No doubt sweet and sour is on almost every order sent out from the Chinese takeaway. The premise of this dish is traditionally Chinese but, like most dishes, western culturally appropriation has changed the dish to our taste. You have to look no further than the use of tomato ketchup and the often added British invention of Worcestershire sauce. Even today you’re more likely to find this than soy sauce. This is defiantly worth a go as it is ready before you would be told to go and pick up your order.
Time: 25 minutes
Difficulty: Straight forward
500g of Pork Tenderloin
1 Red Onion
4 Cloves of Garlic
1 thumb sized piece of Ginger
160g of Tinned Pineapple (drained)
75g of Plain Flour
75g of Cornflour
3 tablespoons of Brown Sugar or Jaggery
2 tablespoon of Cider Vinegar
8 tablespoons of Tomato Ketchup
2-4 tablespoons of Soy Sauce or Worcestershire Sauce
1. Dice the pepper and pineapple into chunks.
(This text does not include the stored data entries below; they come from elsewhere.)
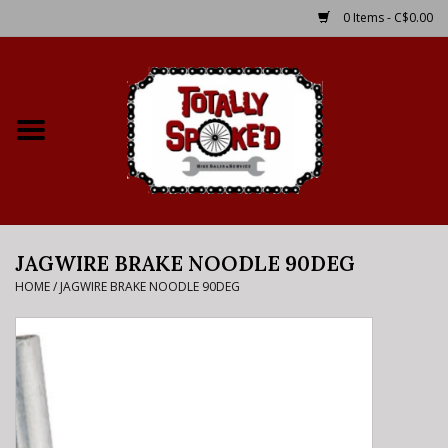
0 Items - C$0.00
Home
Shop
Service Details
JAGWIRE BRAKE NOODLE 90DEG
Bike Rental Info
HOME
/
JAGWIRE BRAKE NOODLE 90DEG
Brake Pad Bedding In
Process
Where to Ride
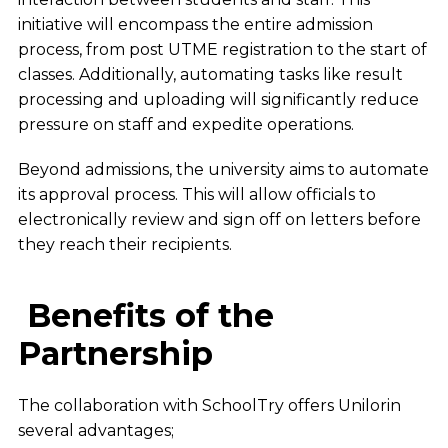
initiative will encompass the entire admission
process, from post UTME registration to the start of
classes. Additionally, automating tasks like result
processing and uploading will significantly reduce
pressure on staff and expedite operations.
Beyond admissions, the university aims to automate
its approval process. This will allow officials to
electronically review and sign off on letters before
they reach their recipients.
Benefits of the
Partnership
The collaboration with SchoolTry offers Unilorin
several advantages;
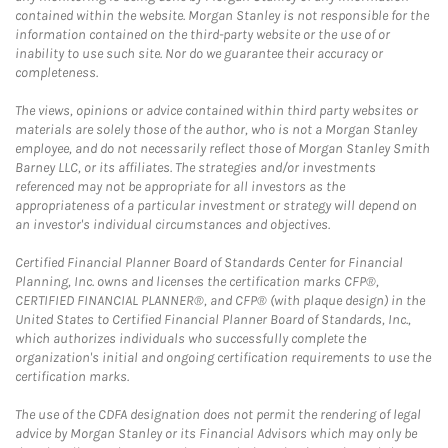
contained within the website. Morgan Stanley is not responsible for the
information contained on the third-party website or the use of or
inability to use such site. Nor do we guarantee their accuracy or
completeness.
The views, opinions or advice contained within third party websites or
materials are solely those of the author, who is not a Morgan Stanley
employee, and do not necessarily reflect those of Morgan Stanley Smith
Barney LLC, or its affiliates. The strategies and/or investments
referenced may not be appropriate for all investors as the
appropriateness of a particular investment or strategy will depend on
an investor's individual circumstances and objectives.
Certified Financial Planner Board of Standards Center for Financial
Planning, Inc. owns and licenses the certification marks CFP®,
CERTIFIED FINANCIAL PLANNER®, and CFP® (with plaque design) in the
United States to Certified Financial Planner Board of Standards, Inc.,
which authorizes individuals who successfully complete the
organization's initial and ongoing certification requirements to use the
certification marks.
The use of the CDFA designation does not permit the rendering of legal
advice by Morgan Stanley or its Financial Advisors which may only be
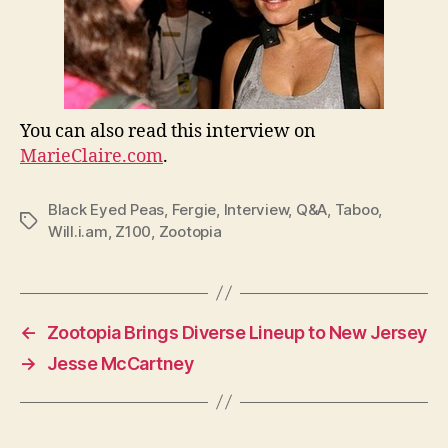
You can also read this interview on
MarieClaire.com
.
Black Eyed Peas
,
Fergie
,
Interview
,
Q&A
,
Taboo
,
Tags
Will.i.am
,
Z100
,
Zootopia
←
Zootopia Brings Diverse Lineup to New Jersey
→
Jesse McCartney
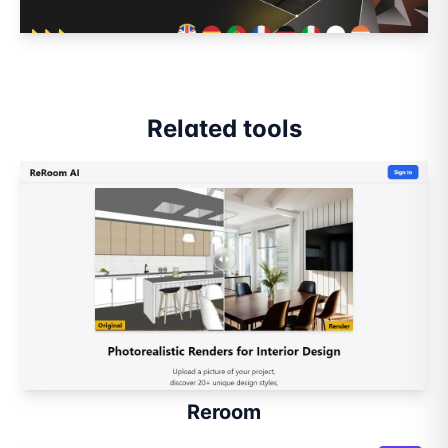
Related tools
Reroom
Slice the onion. Finely chop the garlic and ginger. Separately slice the pork into thin flat pieces.
2. Fry the garlic and ginger in a large pot for two minutes. Then add the soy sauce, vinegar, ketchup and sugar. Continue cooking for 2 minutes and add a few tablespoons of water to loosen the sauce if needed.
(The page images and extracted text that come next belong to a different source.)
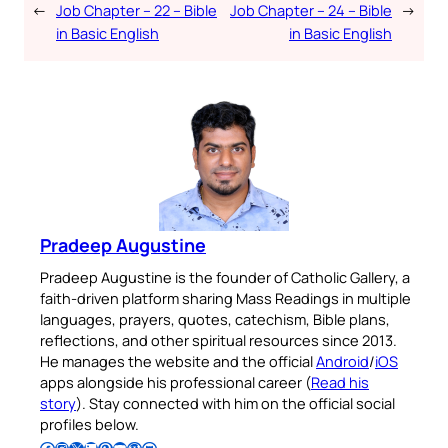
←
Job Chapter – 22 – Bible
Job Chapter – 24 – Bible
→
in Basic English
in Basic English
Pradeep Augustine
Pradeep Augustine is the founder of Catholic Gallery, a
faith-driven platform sharing Mass Readings in multiple
languages, prayers, quotes, catechism, Bible plans,
reflections, and other spiritual resources since 2013.
He manages the website and the official
Android
/
iOS
apps alongside his professional career (
Read his
story
). Stay connected with him on the official social
profiles below.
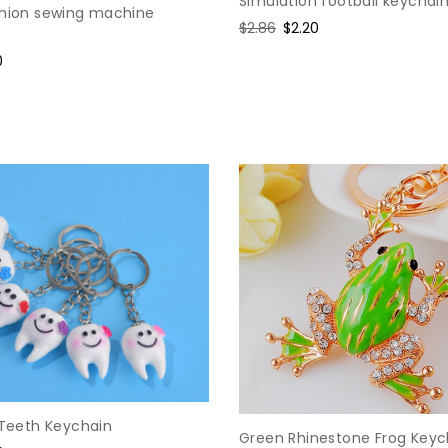
Simulation football keychai
shion sewing machine
Regular
$2.86
Sale
$2.20
price
price
0
e
 Teeth Keychain
Green Rhinestone Frog Keyc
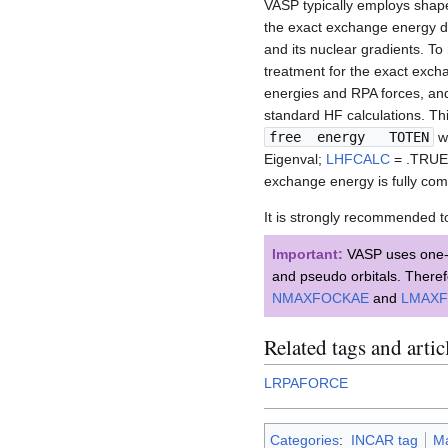
VASP typically employs shap
the exact exchange energy du
and its nuclear gradients. To 
treatment for the exact excha
energies and RPA forces, and
standard HF calculations. T
free energy TOTEN
w
Eigenval;
LHFCALC
= .TRUE
exchange energy is fully com
It is strongly recommended t
Important:
VASP uses one-ce
and pseudo orbitals. Theref
NMAXFOCKAE
and
LMAX
Related tags and artic
LRPAFORCE
Categories
:
INCAR tag
Ma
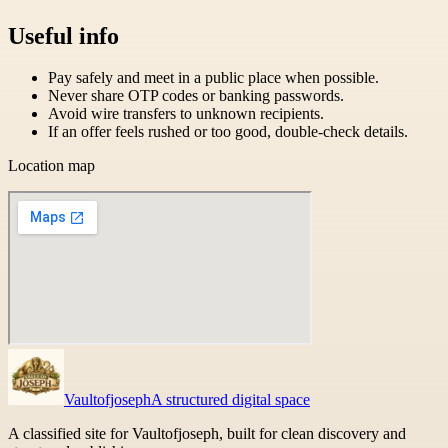
Useful info
Pay safely and meet in a public place when possible.
Never share OTP codes or banking passwords.
Avoid wire transfers to unknown recipients.
If an offer feels rushed or too good, double-check details.
Location map
Vaultofjoseph
A structured digital space
A classified site for Vaultofjoseph, built for clean discovery and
3. Mix together the cornflour and plain flour. Season with salt and pepper. Toss the pork in the flour mixture.
4. Using a deep fat fryer or a skillet with rapeseed oil and a thermometer fry the pork for 3-4 minutes. Do this in batches and if using a skillet use a thermometer and try to keep a constant temperture of around 180 degrees Celsius (356 degrees Fahrenheit).
5. Add the pineapple, onions and peppers to the sauce. Cook on a medium heat for 3 minutes. Then add the pork and mix well.
6. Ensure the pork is completely coated and serve.